**Source information:**
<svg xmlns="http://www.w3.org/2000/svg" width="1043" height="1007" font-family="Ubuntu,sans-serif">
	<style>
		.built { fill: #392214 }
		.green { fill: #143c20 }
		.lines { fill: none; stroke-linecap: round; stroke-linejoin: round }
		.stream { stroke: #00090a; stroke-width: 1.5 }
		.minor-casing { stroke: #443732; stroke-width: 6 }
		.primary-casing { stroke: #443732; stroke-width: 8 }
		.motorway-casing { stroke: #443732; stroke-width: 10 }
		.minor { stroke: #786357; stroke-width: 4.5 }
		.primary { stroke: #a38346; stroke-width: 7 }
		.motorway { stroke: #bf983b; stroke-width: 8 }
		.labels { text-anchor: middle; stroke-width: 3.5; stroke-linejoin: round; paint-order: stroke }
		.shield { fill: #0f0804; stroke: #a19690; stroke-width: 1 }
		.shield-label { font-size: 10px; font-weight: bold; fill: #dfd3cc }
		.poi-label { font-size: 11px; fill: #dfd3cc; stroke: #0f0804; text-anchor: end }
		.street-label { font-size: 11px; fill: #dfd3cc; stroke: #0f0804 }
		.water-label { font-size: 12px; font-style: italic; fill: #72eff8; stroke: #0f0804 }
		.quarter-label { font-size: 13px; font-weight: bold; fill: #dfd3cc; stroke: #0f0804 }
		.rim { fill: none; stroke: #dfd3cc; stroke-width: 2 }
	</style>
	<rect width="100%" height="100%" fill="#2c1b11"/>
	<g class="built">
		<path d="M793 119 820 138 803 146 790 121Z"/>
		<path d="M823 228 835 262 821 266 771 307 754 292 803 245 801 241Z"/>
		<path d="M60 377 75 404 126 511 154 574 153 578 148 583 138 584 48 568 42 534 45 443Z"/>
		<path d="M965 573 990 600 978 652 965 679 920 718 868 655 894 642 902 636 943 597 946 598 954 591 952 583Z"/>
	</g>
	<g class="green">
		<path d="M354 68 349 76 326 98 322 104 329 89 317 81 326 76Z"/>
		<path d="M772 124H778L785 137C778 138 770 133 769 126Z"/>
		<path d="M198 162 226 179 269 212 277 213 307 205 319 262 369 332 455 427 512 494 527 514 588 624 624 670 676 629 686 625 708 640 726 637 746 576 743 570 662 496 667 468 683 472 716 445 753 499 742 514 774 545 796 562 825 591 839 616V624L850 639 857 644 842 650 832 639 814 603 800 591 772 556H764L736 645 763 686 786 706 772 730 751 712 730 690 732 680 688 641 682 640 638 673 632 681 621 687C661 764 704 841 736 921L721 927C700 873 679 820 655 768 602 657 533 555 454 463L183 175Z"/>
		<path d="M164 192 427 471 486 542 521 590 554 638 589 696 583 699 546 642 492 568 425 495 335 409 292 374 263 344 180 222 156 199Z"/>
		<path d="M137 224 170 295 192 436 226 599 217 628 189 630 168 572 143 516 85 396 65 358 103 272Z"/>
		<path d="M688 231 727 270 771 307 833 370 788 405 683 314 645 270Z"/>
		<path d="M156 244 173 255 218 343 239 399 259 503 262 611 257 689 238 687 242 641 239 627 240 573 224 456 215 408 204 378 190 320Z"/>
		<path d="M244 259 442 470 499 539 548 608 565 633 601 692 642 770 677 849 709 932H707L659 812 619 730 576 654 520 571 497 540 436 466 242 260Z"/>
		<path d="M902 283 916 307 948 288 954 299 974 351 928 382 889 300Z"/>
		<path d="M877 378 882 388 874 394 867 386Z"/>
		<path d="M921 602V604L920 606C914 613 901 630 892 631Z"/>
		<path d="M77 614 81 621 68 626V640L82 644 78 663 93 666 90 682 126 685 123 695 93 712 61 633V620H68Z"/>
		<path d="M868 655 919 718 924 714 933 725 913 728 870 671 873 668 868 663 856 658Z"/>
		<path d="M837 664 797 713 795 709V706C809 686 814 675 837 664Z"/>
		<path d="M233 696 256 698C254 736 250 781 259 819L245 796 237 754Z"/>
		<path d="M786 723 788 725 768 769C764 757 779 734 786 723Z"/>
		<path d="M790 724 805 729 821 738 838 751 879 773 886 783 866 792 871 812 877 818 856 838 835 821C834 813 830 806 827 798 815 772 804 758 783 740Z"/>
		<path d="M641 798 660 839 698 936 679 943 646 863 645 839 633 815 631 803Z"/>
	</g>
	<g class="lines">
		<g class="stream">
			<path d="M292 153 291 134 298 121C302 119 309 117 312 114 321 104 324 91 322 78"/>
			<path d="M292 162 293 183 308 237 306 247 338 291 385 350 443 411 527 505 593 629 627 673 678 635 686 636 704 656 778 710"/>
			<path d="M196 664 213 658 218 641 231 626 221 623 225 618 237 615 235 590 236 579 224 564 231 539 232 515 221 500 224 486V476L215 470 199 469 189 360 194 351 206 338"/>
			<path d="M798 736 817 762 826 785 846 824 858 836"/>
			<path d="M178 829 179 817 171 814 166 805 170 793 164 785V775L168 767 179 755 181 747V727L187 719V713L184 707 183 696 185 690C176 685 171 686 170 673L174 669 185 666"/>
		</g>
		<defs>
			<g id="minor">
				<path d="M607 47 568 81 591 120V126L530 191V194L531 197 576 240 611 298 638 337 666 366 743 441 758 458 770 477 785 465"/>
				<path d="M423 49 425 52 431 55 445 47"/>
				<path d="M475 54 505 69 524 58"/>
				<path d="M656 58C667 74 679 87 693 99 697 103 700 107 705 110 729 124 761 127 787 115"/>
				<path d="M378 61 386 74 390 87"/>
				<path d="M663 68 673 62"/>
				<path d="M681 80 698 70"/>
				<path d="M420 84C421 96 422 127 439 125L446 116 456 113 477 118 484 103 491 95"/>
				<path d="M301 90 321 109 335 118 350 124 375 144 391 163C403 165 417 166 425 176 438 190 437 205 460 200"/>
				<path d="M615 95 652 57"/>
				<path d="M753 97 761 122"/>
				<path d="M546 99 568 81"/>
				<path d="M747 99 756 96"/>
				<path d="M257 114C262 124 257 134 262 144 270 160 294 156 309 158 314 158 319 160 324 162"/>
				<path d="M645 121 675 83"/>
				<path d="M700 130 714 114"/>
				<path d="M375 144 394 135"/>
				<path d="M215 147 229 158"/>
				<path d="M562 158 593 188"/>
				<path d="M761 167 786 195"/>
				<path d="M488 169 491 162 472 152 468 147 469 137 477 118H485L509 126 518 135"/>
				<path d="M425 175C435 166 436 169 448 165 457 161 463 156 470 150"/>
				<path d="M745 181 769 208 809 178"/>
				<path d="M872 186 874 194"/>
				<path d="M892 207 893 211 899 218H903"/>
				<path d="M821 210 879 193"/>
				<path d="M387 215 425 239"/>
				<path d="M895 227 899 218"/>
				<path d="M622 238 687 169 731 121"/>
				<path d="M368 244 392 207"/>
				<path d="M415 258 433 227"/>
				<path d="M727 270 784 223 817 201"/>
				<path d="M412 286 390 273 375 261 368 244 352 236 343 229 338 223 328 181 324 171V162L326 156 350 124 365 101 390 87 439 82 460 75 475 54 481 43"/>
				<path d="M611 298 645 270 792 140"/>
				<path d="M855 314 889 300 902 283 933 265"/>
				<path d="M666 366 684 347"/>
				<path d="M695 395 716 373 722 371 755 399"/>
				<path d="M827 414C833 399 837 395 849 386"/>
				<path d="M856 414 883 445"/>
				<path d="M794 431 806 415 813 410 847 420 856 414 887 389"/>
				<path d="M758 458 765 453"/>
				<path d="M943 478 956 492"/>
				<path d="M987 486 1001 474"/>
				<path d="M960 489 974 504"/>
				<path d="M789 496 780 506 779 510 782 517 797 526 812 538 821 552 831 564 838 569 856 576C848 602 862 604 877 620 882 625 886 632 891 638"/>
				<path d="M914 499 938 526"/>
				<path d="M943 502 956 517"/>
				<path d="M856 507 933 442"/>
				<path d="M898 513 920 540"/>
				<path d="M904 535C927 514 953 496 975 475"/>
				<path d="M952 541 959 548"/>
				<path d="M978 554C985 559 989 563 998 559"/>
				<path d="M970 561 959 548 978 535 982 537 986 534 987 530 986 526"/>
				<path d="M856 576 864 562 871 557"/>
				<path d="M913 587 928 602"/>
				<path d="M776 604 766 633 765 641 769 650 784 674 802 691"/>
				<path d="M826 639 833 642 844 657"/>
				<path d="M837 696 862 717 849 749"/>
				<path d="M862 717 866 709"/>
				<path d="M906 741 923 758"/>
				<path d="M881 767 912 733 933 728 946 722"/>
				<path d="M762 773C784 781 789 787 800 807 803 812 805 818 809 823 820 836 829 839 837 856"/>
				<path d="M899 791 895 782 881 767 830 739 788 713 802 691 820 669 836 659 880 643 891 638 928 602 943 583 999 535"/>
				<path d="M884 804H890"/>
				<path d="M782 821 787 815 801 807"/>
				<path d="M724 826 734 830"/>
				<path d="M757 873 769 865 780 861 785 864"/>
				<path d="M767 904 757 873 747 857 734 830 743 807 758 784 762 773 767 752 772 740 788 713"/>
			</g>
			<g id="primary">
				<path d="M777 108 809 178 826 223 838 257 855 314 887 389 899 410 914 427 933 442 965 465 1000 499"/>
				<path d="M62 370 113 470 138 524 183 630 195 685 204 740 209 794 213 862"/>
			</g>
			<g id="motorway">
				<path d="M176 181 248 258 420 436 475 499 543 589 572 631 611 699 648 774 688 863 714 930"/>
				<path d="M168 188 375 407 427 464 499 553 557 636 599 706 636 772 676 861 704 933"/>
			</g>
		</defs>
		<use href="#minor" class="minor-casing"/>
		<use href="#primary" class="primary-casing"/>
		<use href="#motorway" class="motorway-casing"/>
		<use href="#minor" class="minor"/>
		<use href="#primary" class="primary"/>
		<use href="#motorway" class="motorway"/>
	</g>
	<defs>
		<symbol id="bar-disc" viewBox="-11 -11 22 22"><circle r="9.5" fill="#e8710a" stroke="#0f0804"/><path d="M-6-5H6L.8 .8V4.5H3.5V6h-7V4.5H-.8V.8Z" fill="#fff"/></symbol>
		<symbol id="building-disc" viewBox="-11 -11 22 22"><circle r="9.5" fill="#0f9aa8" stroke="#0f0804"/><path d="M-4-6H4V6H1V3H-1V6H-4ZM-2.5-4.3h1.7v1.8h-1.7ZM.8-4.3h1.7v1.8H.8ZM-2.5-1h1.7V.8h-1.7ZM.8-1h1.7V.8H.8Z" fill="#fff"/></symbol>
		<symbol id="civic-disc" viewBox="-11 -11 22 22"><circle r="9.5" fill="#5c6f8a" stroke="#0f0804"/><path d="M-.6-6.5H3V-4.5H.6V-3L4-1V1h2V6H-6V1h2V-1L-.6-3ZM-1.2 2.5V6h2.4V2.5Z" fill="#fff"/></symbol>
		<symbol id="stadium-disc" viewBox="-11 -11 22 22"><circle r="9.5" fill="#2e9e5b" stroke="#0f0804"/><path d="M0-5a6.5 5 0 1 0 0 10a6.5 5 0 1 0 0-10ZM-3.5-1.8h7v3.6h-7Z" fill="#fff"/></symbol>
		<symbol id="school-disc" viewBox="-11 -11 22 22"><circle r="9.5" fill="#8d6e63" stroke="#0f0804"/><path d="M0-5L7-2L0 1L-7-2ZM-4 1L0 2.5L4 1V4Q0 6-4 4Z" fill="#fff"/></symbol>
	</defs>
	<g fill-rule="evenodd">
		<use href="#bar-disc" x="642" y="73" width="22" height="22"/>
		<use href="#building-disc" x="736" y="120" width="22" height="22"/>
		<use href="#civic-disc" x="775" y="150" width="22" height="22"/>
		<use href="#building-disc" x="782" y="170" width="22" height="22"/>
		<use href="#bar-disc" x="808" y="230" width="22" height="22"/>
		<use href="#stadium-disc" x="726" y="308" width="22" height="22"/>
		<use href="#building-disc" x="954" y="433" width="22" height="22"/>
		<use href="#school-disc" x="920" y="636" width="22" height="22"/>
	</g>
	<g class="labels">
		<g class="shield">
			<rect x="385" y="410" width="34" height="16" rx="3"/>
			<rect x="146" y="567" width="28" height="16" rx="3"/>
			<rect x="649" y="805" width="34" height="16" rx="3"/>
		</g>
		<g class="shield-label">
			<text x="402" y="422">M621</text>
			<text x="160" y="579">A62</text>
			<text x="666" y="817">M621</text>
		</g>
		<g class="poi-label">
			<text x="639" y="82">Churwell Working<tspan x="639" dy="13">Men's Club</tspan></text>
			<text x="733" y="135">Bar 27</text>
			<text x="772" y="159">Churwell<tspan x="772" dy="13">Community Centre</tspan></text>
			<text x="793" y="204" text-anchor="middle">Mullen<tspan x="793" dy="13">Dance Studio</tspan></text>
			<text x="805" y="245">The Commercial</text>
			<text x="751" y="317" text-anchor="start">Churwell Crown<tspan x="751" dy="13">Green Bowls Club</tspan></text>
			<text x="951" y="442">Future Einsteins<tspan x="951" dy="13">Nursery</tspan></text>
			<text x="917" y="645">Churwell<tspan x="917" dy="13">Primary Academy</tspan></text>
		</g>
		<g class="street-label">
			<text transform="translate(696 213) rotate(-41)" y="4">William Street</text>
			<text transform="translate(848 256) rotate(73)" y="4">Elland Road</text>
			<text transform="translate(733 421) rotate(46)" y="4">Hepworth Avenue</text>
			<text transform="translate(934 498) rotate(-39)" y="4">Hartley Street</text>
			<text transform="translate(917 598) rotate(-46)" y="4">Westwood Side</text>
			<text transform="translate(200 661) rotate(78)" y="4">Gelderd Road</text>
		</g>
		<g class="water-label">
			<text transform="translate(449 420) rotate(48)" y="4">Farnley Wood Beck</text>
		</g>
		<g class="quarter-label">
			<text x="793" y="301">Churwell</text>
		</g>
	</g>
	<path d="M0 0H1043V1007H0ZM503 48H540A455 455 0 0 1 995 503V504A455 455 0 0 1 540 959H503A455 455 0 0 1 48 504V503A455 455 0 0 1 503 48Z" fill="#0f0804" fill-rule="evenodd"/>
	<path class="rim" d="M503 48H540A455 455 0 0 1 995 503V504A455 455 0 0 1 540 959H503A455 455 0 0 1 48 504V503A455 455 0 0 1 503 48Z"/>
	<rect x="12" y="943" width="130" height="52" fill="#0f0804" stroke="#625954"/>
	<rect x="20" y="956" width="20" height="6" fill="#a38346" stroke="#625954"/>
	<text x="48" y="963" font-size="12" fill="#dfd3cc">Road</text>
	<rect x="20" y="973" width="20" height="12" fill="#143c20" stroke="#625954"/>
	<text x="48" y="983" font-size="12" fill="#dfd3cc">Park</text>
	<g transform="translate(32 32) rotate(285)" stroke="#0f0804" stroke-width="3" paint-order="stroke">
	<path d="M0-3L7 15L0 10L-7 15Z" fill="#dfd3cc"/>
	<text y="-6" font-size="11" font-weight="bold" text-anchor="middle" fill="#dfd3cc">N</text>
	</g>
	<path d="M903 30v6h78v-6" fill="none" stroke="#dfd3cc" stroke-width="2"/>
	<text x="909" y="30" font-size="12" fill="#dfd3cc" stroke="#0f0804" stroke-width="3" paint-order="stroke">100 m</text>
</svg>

**Work to be completed:** From the listing above, return every line that carries the string "lines".

**The completed task:**
		.lines { fill: none; stroke-linecap: round; stroke-linejoin: round }
	<g class="lines">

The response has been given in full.